Perhaps he understands each word of Arabic that Hadi melds with English. I hurry to ask when he comes downstairs to join us, and who would have guessed that I’d ever run towards a headmaster? It’s enough of a head trip that I let this slip. “You know headteachers are meant to be stern, right?”

“Why? Mine wasn’t.” He gestures at a building I first saw as imposing, as challenging, like every task I’ve been set here. So far, each one has come with a soft landing, like Luke’s gaze, which returns to his son, who sings while marching along his plank bridge as if it doesn’t scare him. “Where did his lyrics come from?”

“Hadi’s? Mostly from his friends.”

Now I wonder if my idea for this session was a good one. Charles had thought so. I still can’t help second-guessing. “I asked them all to draw self-portraits. They took turns to lie down on big sheets of paper and then drew around each other.”

“Collaborative and creative. Solomon will be impressed when he gets back.” His next glance lands on the car park like he’d summon a missing minibus holding his art master if he could. He settles for whipping out his phone, capturing some of his son’s performance the same way Teo did by videoing my picnic-bench drum solo. “Nathan will love this.”

“He’ll be back tomorrow?” Part of me is happy for Luke. I focus on that, not the part of me that knows I won’t be needed long term once he’s back in this classroom, working alongside Charles.

“Hopefully.” He presses Send. “It’s been a long six weeks.” Luke sighs as if he wishes tomorrow would come sooner, but he also clasps my shoulder. “You’ve been such a help to us.” He pauses. I know what he waits for, and maybe he can tell that I’m closer, if not quite there yet. He doesn’t push for my trauma-training decision. “So, what’s the musical connection to the self-portraits?”

“Friendship.”

Teo’s been an almost six-week-long example of this process. I can’t help tracing the outline of my phone in my pocket, aware that it holds yet another message from a school that has all the tech he could ever wish for, but where I found none of the friendships that have made a real difference for him lately.

He isn’t the same kid as when I got here. I’m not the same person either, like Liam suggested, and here’s another example—I explain a project I’ve planned from start to finish without caring who watched me. “I asked all the children to visit each other’s portrait and add a word or two of their own. Something they thought about each other.”
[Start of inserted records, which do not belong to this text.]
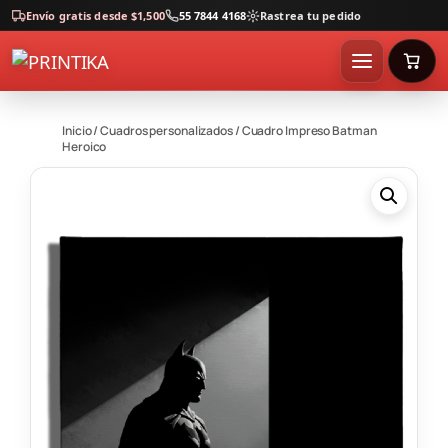
Envío gratis desde $1,500
55 7844 4168
Rastrea tu pedido
Inicio
/
Cuadros personalizados
/ Cuadro Impreso Batman
Heroico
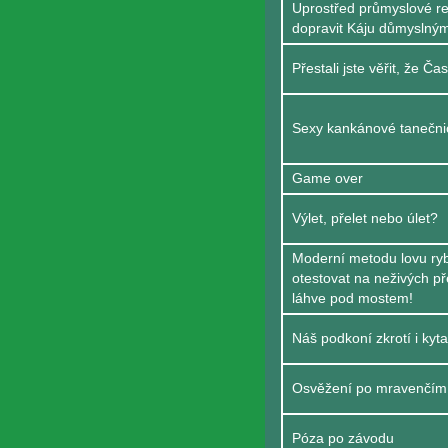
Uprostřed průmyslové re
dopravit Káju důmyslným
Přestali jste věřit, že Č
Sexy kankánové tanečni
Game over
Výlet, přelet nebo úlet?
Moderní metodu lovu ryb
otestovat na neživých p
láhve pod mostem!
Náš podkoní zkrotí i kyta
Osvěžení po mravenčím 
Póza po závodu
“Oh?” Luke sucks his teeth. “You didn’t think that was risky?”

That could sound like judgement. Now I stand by my decisions. “Because they might hear something negative about themselves? We role-played that before we got started.” Those emotion cards keep coming in useful. “I showed them what being mean to someone looks like.” Fuck knows there are enough images of me modelling that on social media. Search the right hashtag and it’s right there on the face of a miserable stranger, a kid out of their depth and cornered. That means I can say this with conviction. “And I showed them what feeling hurt looked like.” I can still feel Maisie’s tight, fierce cuddle as soon as she saw my old wariness and worry.